### PROVIDED MATERIAL
□ □ □ □ □ □ □
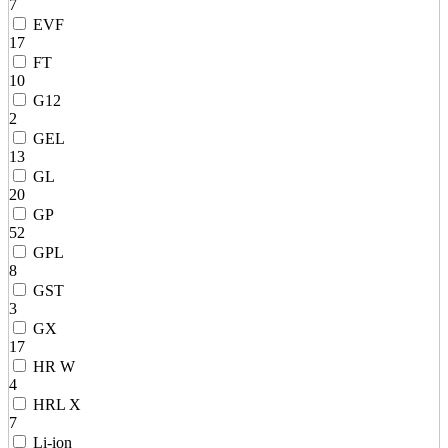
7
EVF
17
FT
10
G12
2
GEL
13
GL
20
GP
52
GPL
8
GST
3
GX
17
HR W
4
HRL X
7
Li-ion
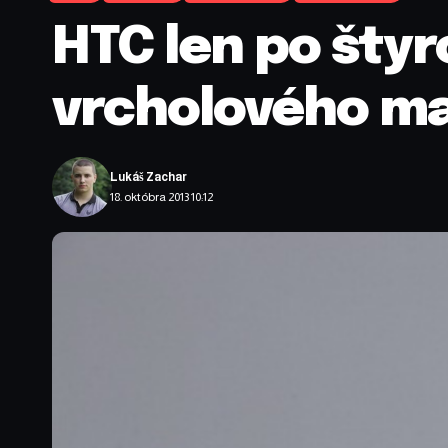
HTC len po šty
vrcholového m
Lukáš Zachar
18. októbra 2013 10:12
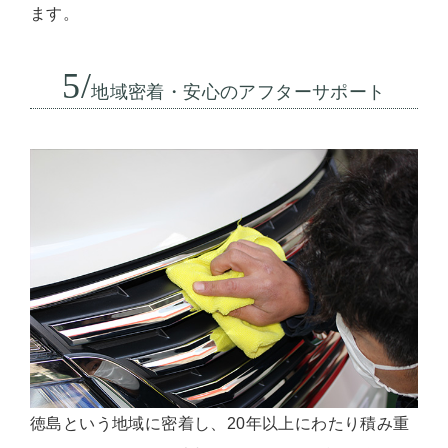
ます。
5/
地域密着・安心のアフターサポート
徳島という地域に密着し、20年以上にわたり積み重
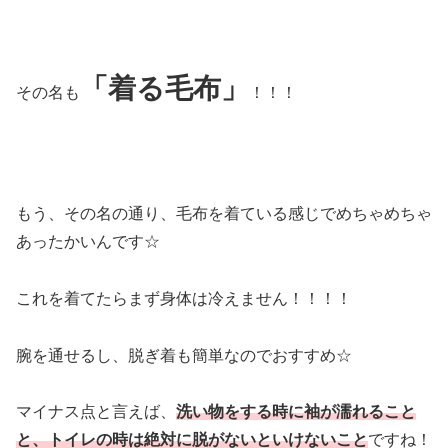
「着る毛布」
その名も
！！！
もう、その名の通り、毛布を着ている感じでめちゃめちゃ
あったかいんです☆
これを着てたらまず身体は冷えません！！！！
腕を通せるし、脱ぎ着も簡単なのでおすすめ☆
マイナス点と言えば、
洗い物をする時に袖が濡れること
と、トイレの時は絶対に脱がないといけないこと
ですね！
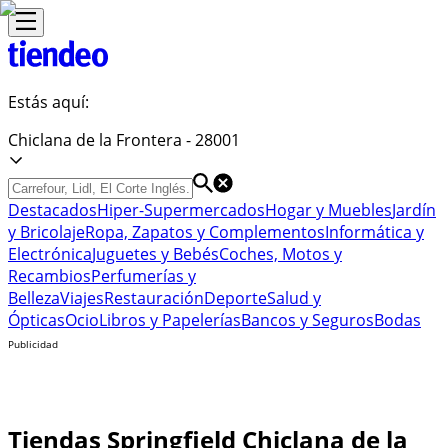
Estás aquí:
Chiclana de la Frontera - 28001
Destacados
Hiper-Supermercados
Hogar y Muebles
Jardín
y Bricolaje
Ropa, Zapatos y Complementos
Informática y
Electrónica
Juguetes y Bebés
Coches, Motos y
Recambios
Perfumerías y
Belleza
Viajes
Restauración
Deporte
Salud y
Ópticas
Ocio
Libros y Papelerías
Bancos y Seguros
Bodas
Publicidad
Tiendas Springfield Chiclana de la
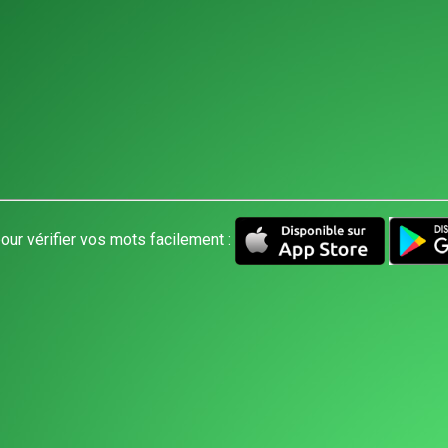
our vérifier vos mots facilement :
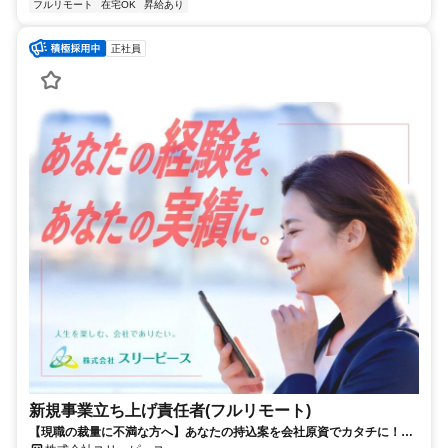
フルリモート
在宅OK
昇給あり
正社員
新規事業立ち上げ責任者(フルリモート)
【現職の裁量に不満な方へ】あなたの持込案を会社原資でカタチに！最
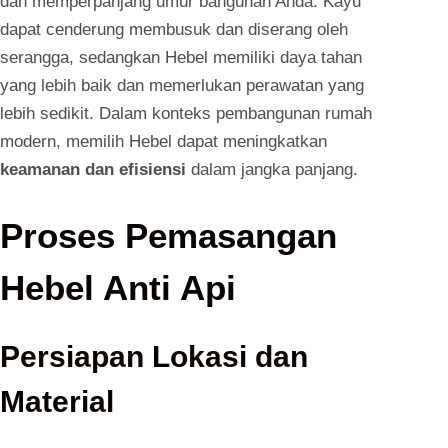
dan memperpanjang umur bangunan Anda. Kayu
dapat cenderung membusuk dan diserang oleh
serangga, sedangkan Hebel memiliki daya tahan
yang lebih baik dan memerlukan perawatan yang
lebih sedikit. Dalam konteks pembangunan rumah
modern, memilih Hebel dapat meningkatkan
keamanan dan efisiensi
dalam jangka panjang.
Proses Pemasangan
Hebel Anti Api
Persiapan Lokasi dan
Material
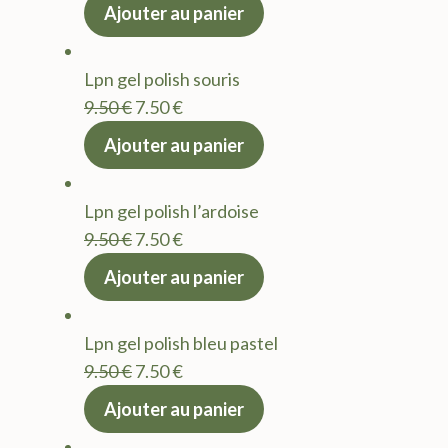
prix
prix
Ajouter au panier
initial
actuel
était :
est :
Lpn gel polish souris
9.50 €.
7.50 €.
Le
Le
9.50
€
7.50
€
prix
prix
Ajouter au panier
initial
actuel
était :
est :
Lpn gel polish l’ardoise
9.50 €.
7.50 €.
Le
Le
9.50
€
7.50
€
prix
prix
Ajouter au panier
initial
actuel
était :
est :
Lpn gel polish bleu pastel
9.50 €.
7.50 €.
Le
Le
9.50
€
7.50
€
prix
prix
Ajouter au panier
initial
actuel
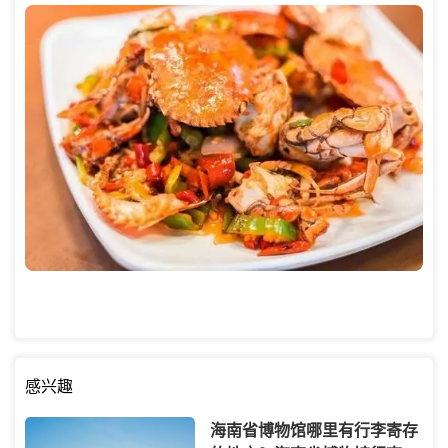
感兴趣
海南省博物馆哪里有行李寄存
□ □ □ □ □ □ □
### PROBLEM STATEMENT
Please count how many lines above contain the string "lebih", with case counting, and reply with the number alone.

### OUTPUT FOR THIS TASK
2